Ex-Police Chief Gets 4 Years for Taking Bribes

Court observers say sentencing far too light for gravity of crime

The Banteay Meanchey Provin­cial Court yesterday sentenced former provincial police chief Hun Hean to four years in prison after convicting him on three counts of corruption after years of taking bribes from suspected drug dealers and corrupt law enforcement officers.

Human rights groups said the sentencing was far too light considering the gravity of the crime.

Presiding Judge Im Vannak also ordered Mr Hean to pay the court $320,000 in fines, twice the amount he was found to have taken in bribes during his three years as police chief.

The judge, however, knocked nearly a year off Mr Hean’s prison term for the time he had already spent in pretrial detention since January, according to deputy pro­secutor Phan Phearom.

“This conviction provides a good example of the judicial sector fighting corruption,” he said.

Following a two-day trial earlier this month, Judge Vannak said Mr Hean had confessed to taking bribes from suspected drug dealers on two occasions in 2009 and 2010 and from economic crime police officers manning nine border checkpoints across Banteay Meanchey province.

Phun Chin, a provincial monitor for human rights group Licadho, who attended the trial, said Mr Hean only confessed to taking bribes from the suspected drug dealers.

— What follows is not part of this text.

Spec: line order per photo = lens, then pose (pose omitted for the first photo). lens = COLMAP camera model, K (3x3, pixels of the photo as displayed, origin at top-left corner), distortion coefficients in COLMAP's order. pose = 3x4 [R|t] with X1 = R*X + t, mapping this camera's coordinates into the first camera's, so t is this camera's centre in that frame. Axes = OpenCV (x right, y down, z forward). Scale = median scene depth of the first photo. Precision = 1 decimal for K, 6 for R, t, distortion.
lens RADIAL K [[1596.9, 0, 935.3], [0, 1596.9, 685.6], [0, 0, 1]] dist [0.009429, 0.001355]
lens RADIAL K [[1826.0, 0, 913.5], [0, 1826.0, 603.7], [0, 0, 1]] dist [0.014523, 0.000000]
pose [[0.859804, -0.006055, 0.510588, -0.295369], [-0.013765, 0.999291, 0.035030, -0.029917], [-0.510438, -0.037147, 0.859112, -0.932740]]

He said Mr Hean claimed to have no idea where the wads of money his subordinates were giving him every month was coming from and put it down to a long-standing tradition in the wider civil service of sending money up the chain of command to national-level officials.

The police chief also reportedly claimed to have plowed his kickback money into the construction of local pagodas.

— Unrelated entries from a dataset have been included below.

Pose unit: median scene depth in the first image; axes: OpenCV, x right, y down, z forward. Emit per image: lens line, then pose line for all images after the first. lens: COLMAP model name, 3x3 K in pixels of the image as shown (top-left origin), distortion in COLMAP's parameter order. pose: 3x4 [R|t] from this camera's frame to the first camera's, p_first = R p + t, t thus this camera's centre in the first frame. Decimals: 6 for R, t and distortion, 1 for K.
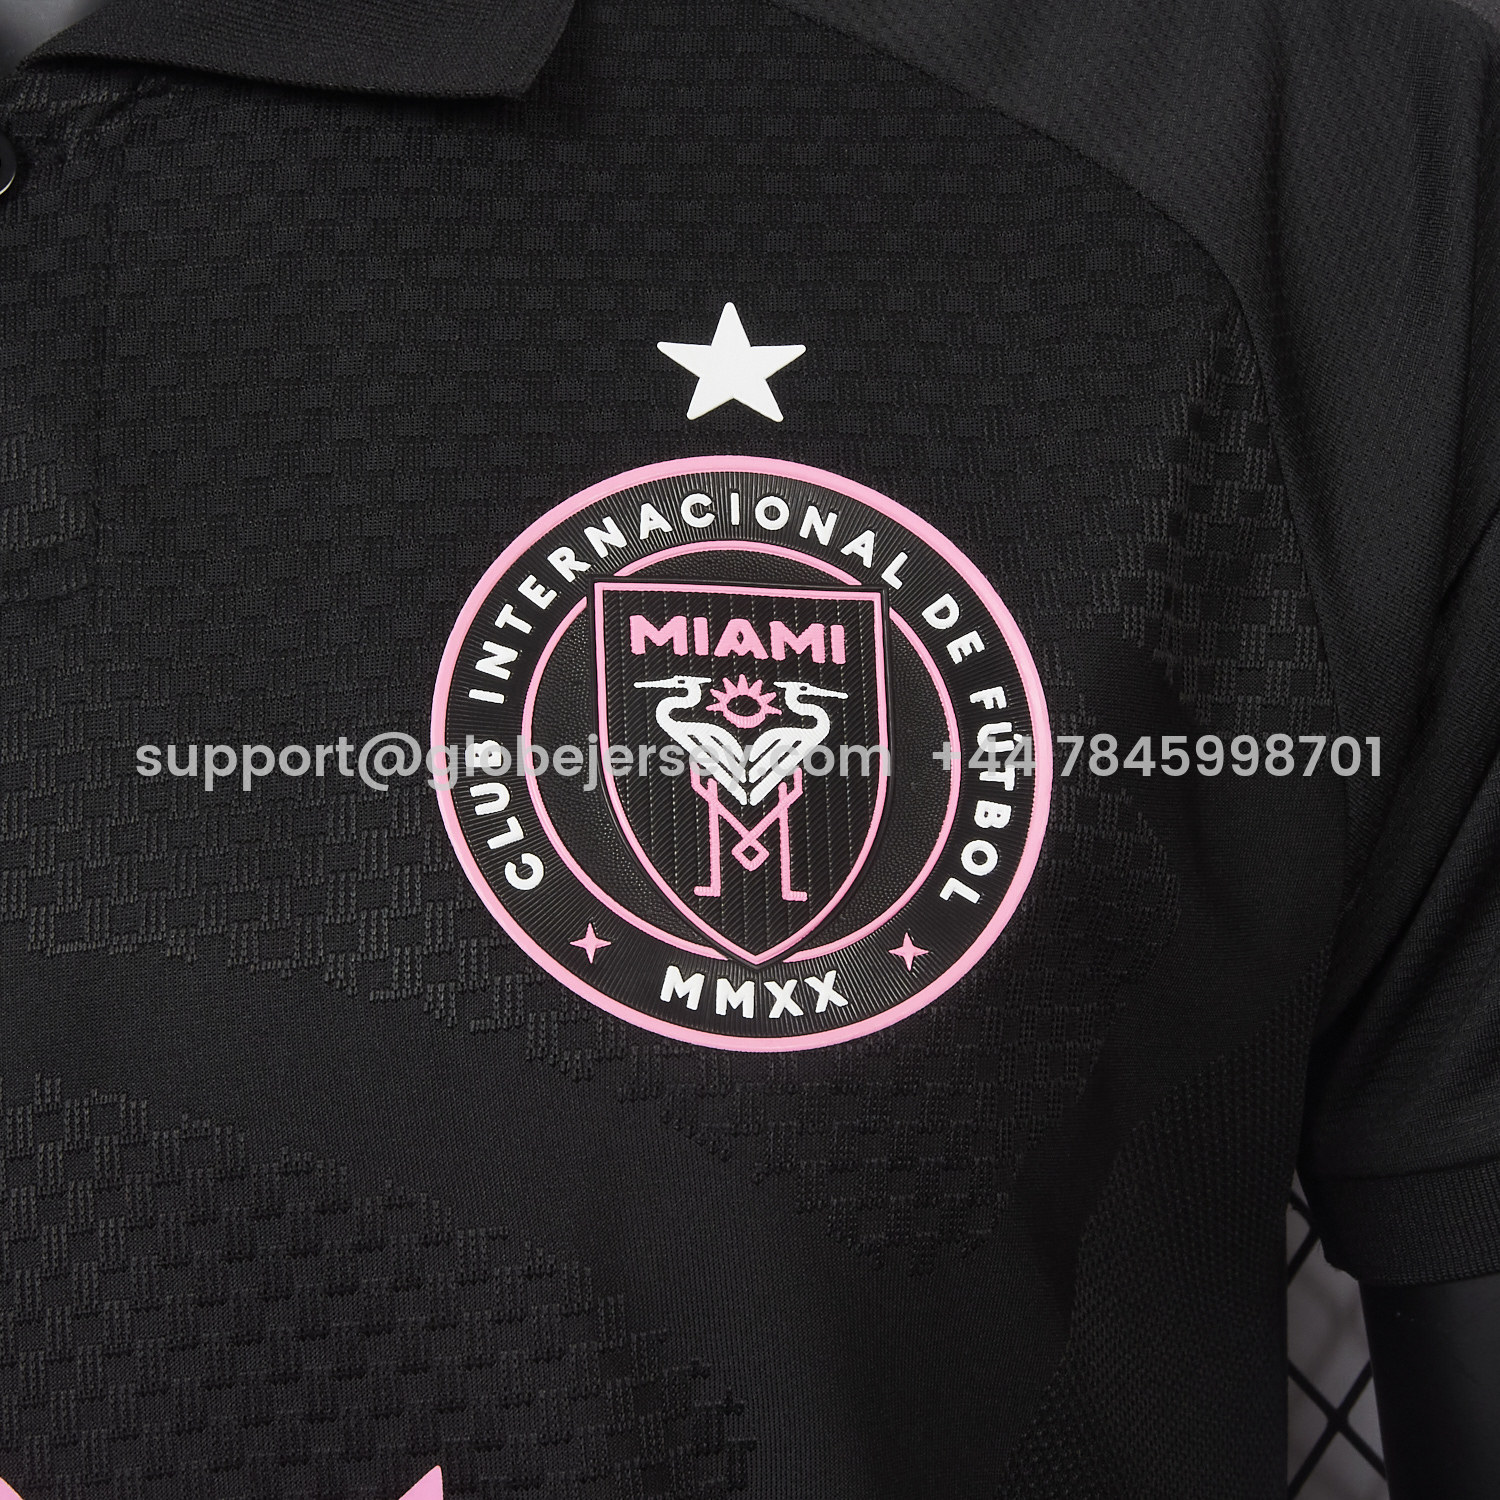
lens RADIAL K [[2819.9, 0, 747.4], [0, 2819.9, 754.2], [0, 0, 1]] dist [-0.088249, 0.000000]
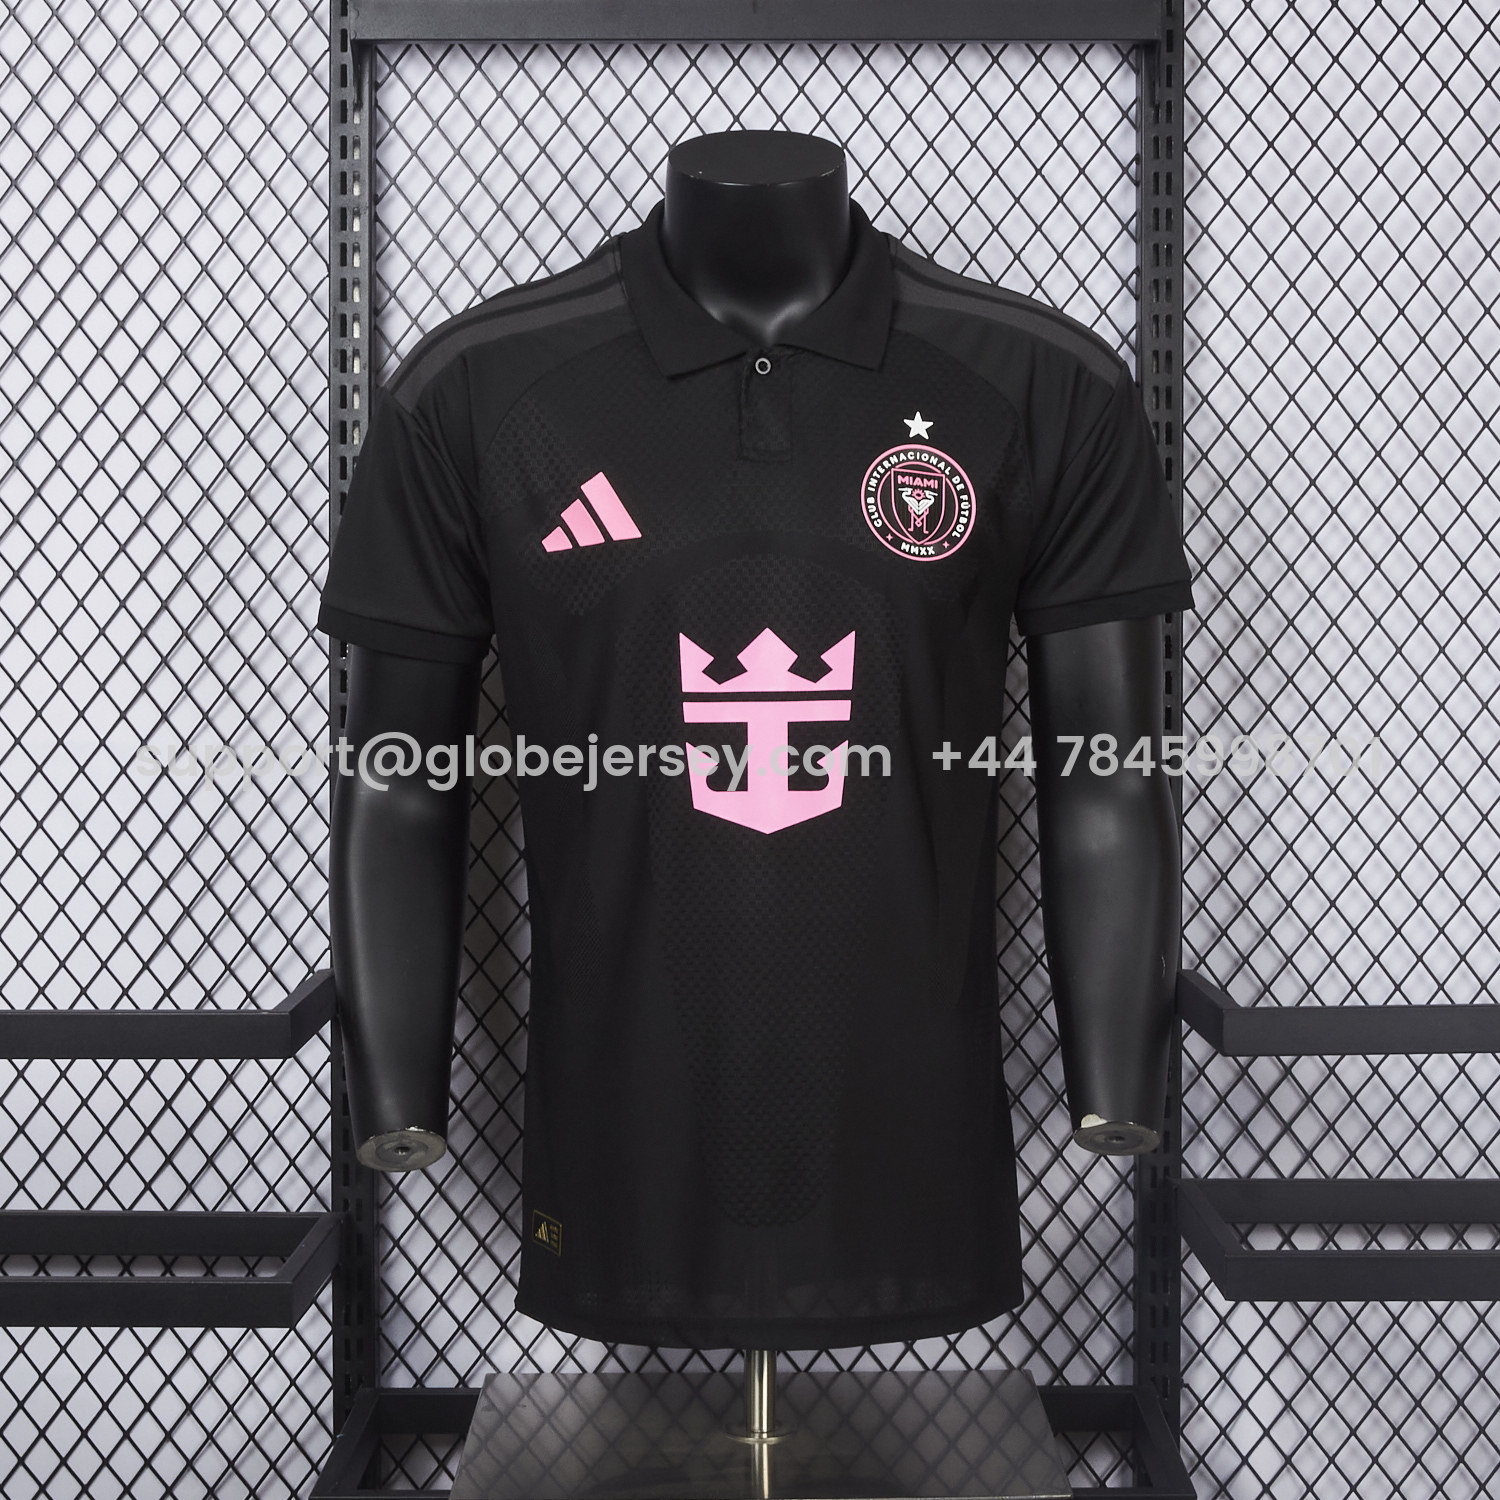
lens RADIAL K [[2819.9, 0, 754.1], [0, 2819.9, 751.9], [0, 0, 1]] dist [-0.088249, 0.000000]
pose [[0.991793, 0.078279, 0.101090, -0.784180], [-0.088179, 0.991322, 0.097490, -0.027192], [-0.092581, -0.105604, 0.990089, -4.136550]]
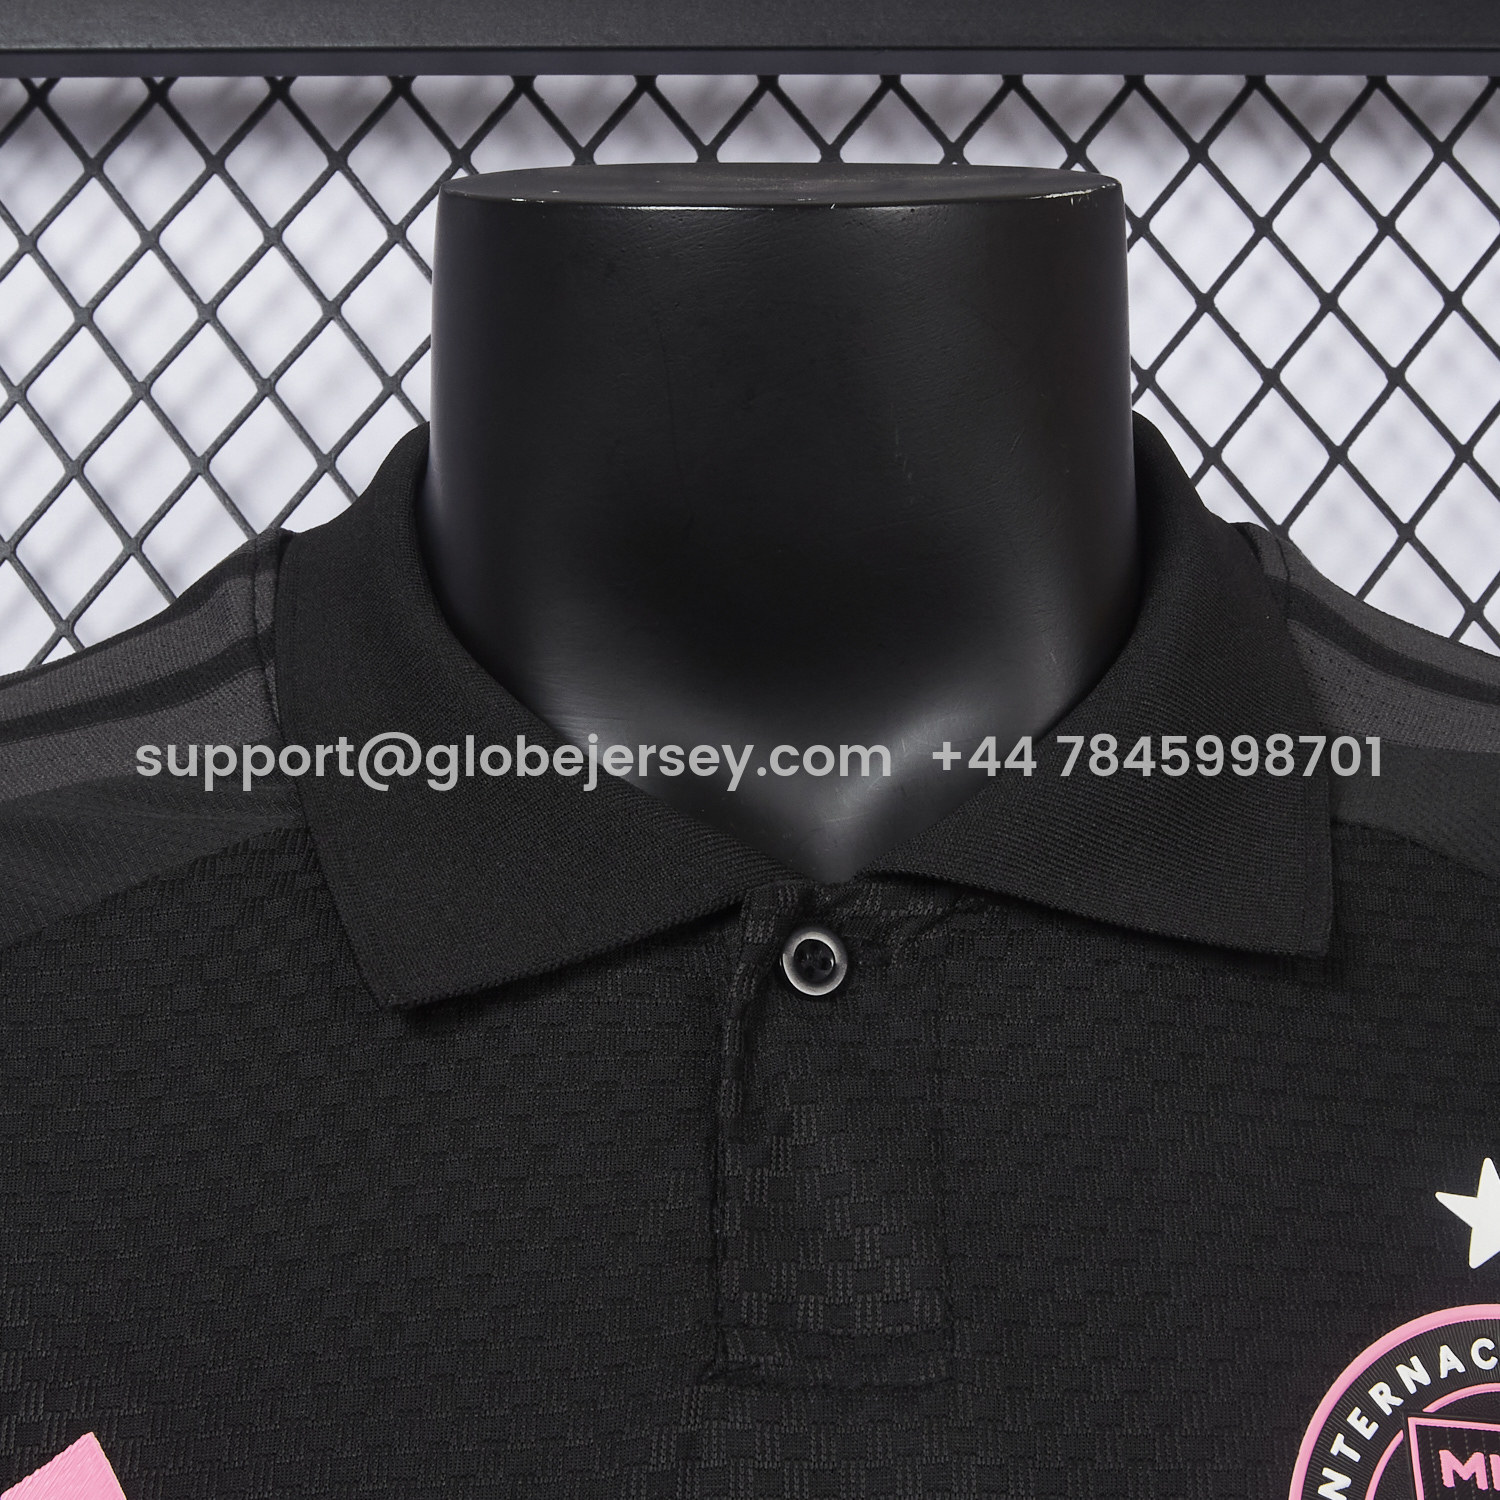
lens RADIAL K [[2819.9, 0, 746.7], [0, 2819.9, 754.3], [0, 0, 1]] dist [-0.088249, 0.000000]
pose [[0.992148, 0.100509, 0.074427, -0.426181], [-0.087209, 0.982544, -0.164324, -0.114690], [-0.089644, 0.156543, 0.983594, -0.117400]]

Mr Hean was arrested in January along with two subordinates-deputy provincial police chief Cheang Sun and provincial anti-drug officer Khieu Sara-on suspicion of taking bribes. Provincial criminal police chief Hem Sophal was arrested three months later, while another anti-drug officer, Morm Doeun, remains at large.

Mr Phearom, the deputy prosecutor, said the court convicted all the subordinates of corruption as well. Mr Sun was sentenced to four years and given a $10,600 fine; Mr Sophal to three years – two of which are suspended – and a $3,400 fine; and Mr Sara to three years of which two-and-a-half years are suspended. Mr Sophal and Mr Sara will also have time knocked off their sentences for time spent in pre-trial detention. That would mean that Mr Sara could be released any day.

Mr Phearom said the court had also sentenced Mr Doeun-who was convicted in absentia-to three years and a $6,400 fine and issued a warrant for his arrest.

Human rights groups welcomed the convictions but criticized the sentences.

“The sentencing is just so light,” said Am Sam Ath, technical supervisor for Licadho. “[It] will not deter people from taking the risk of getting bribes.”

Soum Chankea, provincial coordinator for Adhoc, said the court should also go after the economic crime police officers who testified to making payments to Mr Hean, and look for any superiors to whom Mr Hean may also have passed corruption money up to.

“The economic crime police who paid the bribes and any of Mr Hean’s superiors involved with corruption should face legal action, too,” he said.

But Mr Phearom said the officers who paid the bribes to Mr Hean were only following orders.

He also defended the former police chief’s relatively light sentence saying it was deserved as he had cooperated with the court in confessing to bribe taking.

A new anti-corruption law sets out sentences both for bribe takers and bribe givers but took effect only late last year, after Mr Hean and his subordinates committed their crime.